Reason No. 2: The Cavs’ shooting got A LOT better

The main weakness on the Cavs roster was their lack of shooting, and that reared its ugly head in the playoffs. Cleveland shot 33 percent from three-point range against the Knicks, including an ugly 13-of-56 from there in Games 3 and 4 at Madison Square Garden. That is 23 percent.

Sure, the two greatest players of all time wore the number 23, but that is not a number you want to shoot from three. If you are going to have two non-shooting bigs in Mobley and Allen on the court, you need to have a sharpshooter next to them.

Fortunately, the Cavaliers brought in Max Strus and Georges Niang to fix that problem.

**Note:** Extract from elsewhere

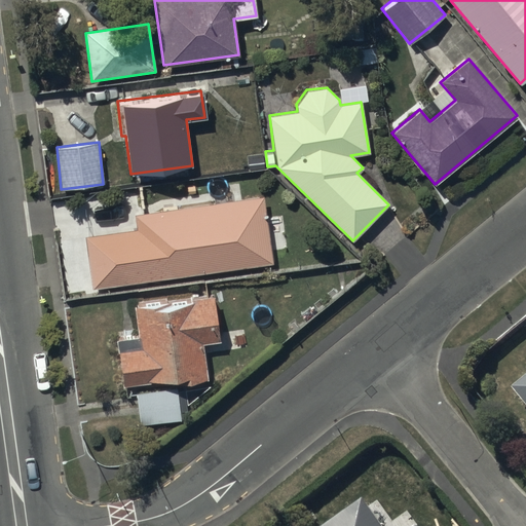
[(137,231),(86,238),(94,290),(274,265),(265,197),(135,215),(137,231)]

Yes, they traded fan favorites Cedi Osman and Lamar Stevens, but neither of those guys had the playoff experience or shooting ability of Strus and Niang.

Strus is a 37 percent three-point shooter for his career and Niang is at 40 percent for his. The two have also combined for 89 playoff games, bringing their playoff experience to a young Cavs team that could use some. Strus and Niang also combined to hit 351 threes last season. As a team last season, the Cavs made 950 threes, which was 19th in the league.

If one were to swap Osman and Stevens with Strus and Niang last season, the Cavs would have hit 1,155 total threes. That would have been good enough for fifth in the NBA.

Strus and Niang drastically improve the shooting of the Cavs and the numbers back it up. The Wine and Gold may have had to give a combined $89 million to those two guys, but they needed to add another dimension to their compact offense.